## [WHAT NEEDS TO BE DONE]
Copy the part of the basketball forum thread below exactly, starting with "Cleveland looked good" and going on through "by a point.".

## [QUOTED PASSAGE]
━━━━━━━━━━━━━━━━━━━━━━━━━━━━━━

Cleveland looked good last night. Almost makes me fret.


----------



## mrsister (Sep 9, 2002)

A little concerned, but not too much. The Wizards gave the Celtics problems during the regular season, so it's probably good we will likely not have to play them. Also, the Wizards don't play much defense. The Cavs will have a much harder time with Boston. Yes, they beat us twice in the regular season, but once was in overtime in Cleveland, and the other time was with KG out and Scalabrine starting, and they only won by a point.


----------



## Avalanche (Nov 17, 2005)

Im not too concerned with cleveland tbh, i dont think our defense will allow lebron to take a series by himself, and his team is no where near the caliber of ours


----------



## #1AntoineWalkerFan (Mar 10, 2005)

Causeway said:


> what do you mean by "older"? :biggrin:
> 
> for me a few things happened:
> 
> ...




cw!!! what a surprise to see a post from you! makes me remenisce of the old times...


----------



## mrsister (Sep 9, 2002)

Avalanche said:


> Im not too concerned with cleveland tbh, i dont think our defense will allow lebron to take a series by himself, and his team is no where near the caliber of ours


I'm more worried that Orlando will surprise everyone. Howard has been an absolute beast the first two games, and the Magic beat the Celtics twice this season. At least they have to get through two rounds before they would meet the Celtics.


----------



## Avalanche (Nov 17, 2005)

The magic would be a huge concern if they made it that far...

━━━━━━━━━━━━━━━━━━━━━━━━━━━━━━

## [DATA LINES]
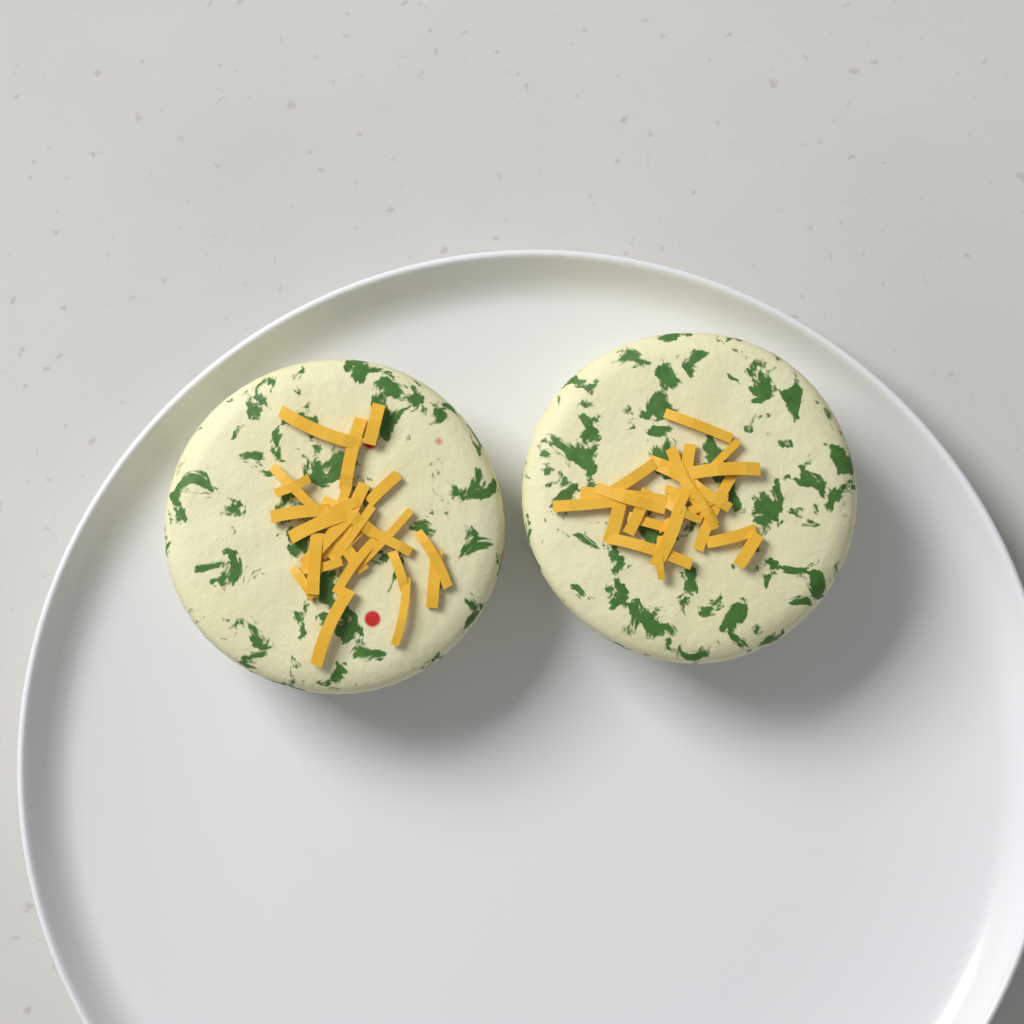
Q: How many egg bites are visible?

━━━━━━━━━━━━━━━━━━━━━━━━━━━━━━

## [RESPONSE TO THE EXERCISE]
Cleveland looked good last night. Almost makes me fret.


----------



## mrsister (Sep 9, 2002)

A little concerned, but not too much. The Wizards gave the Celtics problems during the regular season, so it's probably good we will likely not have to play them. Also, the Wizards don't play much defense. The Cavs will have a much harder time with Boston. Yes, they beat us twice in the regular season, but once was in overtime in Cleveland, and the other time was with KG out and Scalabrine starting, and they only won by a point.